Johnson & Johnson Receives FDA Approval for Subcutaneous Tremfya Induction in Adults with Ulcerative Colitis.

Johnson & Johnson announced FDA approval for Tremfya's subcutaneous induction in adults with ulcerative colitis. Tremfya is a treatment for ulcerative colitis and Crohn's disease. The approval allows for a new treatment option for patients with moderate to severe ulcerative colitis. Johnson & Johnson's net sales include pharmaceutical products (64.1%) and medical products and equipment (35.9%). The company has 64 manufacturing facilities worldwide, with the United States accounting for 56.6% of net sales.

Johnson & Johnson (NYSE: JNJ) has received U.S. Food and Drug Administration (FDA) approval for a subcutaneous (SC) induction regimen of TREMFYA® (guselkumab) for the treatment of adults with moderately to severely active ulcerative colitis (UC). This approval marks a significant milestone, as it is the first and only IL-23 inhibitor to offer both SC and intravenous (IV) induction options for the treatment of UC and Crohn’s disease (CD), affecting approximately three million Americans TREMFYA® (guselkumab) achieves U.S. approval for ...^[1].

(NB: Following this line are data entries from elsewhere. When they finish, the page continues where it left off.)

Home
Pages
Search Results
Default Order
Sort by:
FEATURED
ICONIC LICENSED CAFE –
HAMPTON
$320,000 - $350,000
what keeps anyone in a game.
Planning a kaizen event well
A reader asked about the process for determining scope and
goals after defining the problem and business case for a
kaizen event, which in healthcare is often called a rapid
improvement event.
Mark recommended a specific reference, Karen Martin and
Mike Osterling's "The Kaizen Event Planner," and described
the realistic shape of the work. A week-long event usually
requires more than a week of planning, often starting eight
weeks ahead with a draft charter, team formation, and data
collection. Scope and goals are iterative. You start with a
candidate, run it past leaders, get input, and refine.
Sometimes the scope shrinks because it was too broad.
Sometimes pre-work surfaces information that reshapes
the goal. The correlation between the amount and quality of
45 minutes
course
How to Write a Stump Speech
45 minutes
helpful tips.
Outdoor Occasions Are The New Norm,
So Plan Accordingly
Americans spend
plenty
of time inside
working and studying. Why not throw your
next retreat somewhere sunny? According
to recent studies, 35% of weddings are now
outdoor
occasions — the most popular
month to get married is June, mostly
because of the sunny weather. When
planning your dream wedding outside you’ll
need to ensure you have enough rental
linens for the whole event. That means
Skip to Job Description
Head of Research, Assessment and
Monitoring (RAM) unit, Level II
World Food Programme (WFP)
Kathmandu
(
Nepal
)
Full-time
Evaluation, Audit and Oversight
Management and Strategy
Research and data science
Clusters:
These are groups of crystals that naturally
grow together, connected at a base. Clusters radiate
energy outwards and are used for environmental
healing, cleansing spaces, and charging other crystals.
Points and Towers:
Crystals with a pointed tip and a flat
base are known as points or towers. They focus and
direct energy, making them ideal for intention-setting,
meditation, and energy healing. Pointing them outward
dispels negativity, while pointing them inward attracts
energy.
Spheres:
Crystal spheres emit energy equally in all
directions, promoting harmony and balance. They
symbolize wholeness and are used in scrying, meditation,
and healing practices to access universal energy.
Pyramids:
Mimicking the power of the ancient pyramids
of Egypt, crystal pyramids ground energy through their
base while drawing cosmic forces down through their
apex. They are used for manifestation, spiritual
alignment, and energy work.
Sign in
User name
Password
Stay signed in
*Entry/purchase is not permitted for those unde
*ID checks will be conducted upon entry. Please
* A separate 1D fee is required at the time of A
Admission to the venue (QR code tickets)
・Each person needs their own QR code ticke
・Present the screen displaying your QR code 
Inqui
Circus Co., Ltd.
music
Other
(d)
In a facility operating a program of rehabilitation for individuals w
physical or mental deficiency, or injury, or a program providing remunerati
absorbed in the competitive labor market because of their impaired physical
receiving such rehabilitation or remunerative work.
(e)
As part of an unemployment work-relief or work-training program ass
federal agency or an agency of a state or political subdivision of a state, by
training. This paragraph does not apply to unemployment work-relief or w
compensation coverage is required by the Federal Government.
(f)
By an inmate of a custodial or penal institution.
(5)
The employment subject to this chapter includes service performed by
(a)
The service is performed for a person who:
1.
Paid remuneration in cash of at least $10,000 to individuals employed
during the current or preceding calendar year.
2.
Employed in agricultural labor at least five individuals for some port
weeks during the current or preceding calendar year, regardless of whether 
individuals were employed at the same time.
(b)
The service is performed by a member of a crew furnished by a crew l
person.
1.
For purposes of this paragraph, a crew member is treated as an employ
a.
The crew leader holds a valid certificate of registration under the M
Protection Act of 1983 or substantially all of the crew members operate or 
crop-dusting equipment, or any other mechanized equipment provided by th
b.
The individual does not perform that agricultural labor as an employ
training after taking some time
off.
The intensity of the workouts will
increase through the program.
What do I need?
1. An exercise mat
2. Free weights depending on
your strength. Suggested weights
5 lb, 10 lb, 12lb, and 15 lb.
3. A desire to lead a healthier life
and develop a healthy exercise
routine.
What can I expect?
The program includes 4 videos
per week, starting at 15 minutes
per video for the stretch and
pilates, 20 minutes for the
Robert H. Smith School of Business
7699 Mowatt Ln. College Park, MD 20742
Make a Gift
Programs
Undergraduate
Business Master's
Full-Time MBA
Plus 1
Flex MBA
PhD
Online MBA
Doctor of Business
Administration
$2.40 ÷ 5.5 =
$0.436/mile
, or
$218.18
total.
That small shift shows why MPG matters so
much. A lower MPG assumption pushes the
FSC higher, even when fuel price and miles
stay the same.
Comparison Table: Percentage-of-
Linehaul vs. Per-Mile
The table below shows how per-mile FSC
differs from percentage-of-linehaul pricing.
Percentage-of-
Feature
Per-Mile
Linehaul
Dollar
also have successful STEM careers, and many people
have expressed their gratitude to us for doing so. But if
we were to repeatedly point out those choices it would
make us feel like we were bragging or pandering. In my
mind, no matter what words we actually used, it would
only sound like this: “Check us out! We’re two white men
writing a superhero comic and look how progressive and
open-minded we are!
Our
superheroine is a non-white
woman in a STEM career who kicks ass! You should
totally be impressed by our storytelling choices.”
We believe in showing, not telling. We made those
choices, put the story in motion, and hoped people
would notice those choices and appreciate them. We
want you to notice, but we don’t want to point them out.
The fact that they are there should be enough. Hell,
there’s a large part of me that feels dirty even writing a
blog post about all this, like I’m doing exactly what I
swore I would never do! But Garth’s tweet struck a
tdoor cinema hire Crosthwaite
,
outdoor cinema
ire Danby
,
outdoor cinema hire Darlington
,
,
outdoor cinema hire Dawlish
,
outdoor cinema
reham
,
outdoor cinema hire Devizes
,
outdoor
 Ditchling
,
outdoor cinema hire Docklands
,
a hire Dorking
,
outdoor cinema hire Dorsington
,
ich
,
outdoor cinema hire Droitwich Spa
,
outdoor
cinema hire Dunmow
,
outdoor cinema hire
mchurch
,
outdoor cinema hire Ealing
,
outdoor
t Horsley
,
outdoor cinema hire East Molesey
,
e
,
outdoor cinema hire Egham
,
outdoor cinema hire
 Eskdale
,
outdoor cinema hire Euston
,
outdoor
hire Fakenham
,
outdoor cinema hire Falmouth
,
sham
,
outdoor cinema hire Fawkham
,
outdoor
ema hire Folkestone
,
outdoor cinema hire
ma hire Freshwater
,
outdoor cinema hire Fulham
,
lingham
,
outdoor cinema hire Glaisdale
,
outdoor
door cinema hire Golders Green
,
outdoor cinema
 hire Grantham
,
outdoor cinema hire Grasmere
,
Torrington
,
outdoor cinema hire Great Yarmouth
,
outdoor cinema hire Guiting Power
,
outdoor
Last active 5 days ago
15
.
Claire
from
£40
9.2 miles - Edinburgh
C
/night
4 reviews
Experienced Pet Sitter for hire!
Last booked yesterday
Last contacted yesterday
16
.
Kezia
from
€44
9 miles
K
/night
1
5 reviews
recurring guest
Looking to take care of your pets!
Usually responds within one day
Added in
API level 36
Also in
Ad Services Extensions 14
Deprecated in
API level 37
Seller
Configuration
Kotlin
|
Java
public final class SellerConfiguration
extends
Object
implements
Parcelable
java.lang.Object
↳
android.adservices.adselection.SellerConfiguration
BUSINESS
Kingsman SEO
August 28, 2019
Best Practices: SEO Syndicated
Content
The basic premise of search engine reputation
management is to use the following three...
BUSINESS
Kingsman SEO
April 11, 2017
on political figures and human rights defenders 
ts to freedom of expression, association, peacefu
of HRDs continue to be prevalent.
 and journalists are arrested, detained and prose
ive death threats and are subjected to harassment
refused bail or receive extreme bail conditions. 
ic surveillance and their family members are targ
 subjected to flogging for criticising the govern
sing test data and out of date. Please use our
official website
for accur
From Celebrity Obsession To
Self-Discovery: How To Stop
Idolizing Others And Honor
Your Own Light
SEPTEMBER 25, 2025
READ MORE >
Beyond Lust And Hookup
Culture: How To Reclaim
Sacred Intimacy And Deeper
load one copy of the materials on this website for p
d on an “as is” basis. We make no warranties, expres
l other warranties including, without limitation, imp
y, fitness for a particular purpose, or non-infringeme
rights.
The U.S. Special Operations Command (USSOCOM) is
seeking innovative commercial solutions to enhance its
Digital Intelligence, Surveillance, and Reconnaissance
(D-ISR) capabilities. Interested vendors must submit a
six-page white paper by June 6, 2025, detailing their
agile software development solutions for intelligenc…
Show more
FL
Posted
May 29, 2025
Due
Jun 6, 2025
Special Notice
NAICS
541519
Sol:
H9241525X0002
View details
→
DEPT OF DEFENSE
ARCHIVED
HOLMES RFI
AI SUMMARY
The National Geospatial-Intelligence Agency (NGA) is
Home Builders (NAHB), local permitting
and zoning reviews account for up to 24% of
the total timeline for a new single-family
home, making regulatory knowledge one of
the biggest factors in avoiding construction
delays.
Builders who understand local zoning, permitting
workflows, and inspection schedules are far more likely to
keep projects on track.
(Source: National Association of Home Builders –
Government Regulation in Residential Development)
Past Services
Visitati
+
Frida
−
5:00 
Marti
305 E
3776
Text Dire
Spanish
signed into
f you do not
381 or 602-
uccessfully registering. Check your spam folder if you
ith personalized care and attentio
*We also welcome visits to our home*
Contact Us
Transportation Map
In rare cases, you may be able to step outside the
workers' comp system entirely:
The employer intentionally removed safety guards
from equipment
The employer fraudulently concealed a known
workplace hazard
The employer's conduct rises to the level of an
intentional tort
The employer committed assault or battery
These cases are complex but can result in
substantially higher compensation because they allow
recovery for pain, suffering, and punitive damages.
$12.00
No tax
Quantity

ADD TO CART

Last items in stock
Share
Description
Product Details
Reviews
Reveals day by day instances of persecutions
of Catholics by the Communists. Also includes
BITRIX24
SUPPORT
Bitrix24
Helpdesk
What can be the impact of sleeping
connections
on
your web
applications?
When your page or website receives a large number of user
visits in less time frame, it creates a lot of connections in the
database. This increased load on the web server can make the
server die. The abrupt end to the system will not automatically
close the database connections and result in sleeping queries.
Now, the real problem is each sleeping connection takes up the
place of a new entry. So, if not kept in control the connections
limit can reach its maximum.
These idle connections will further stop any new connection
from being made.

TREMFYA® is a fully-human, dual-acting monoclonal antibody that blocks IL-23 while also binding to CD64, a receptor on cells that produce IL-23. IL-23 is a cytokine known to drive immune-mediated diseases including UC. The approval is based on results from the Phase 3 ASTRO trial, which demonstrated statistically significant and clinically meaningful improvements with TREMFYA® compared to placebo across all clinical and endoscopic measures TREMFYA® (guselkumab) achieves U.S. approval for ...^[1].

The recommended SC induction dosage is 400 mg (given as two consecutive injections of 200 mg each, dispensed in one Induction Pack) at Weeks 0, 4, and 8. The efficacy of SC and IV induction was comparable across subgroups with severe or refractory disease. The approval is a testament to Johnson & Johnson's commitment to advancing the clinical evidence of TREMFYA® in IBD TREMFYA® (guselkumab) achieves U.S. approval for ...^[1].

The company's net sales include pharmaceutical products (64.1%) and medical products and equipment (35.9%). With this approval, Johnson & Johnson continues its innovation in the treatment of chronic immune-mediated diseases, including inflammatory bowel disease. The company operates 64 manufacturing facilities worldwide, with the United States accounting for 56.6% of net sales TREMFYA® (guselkumab) achieves U.S. approval for ...^[1].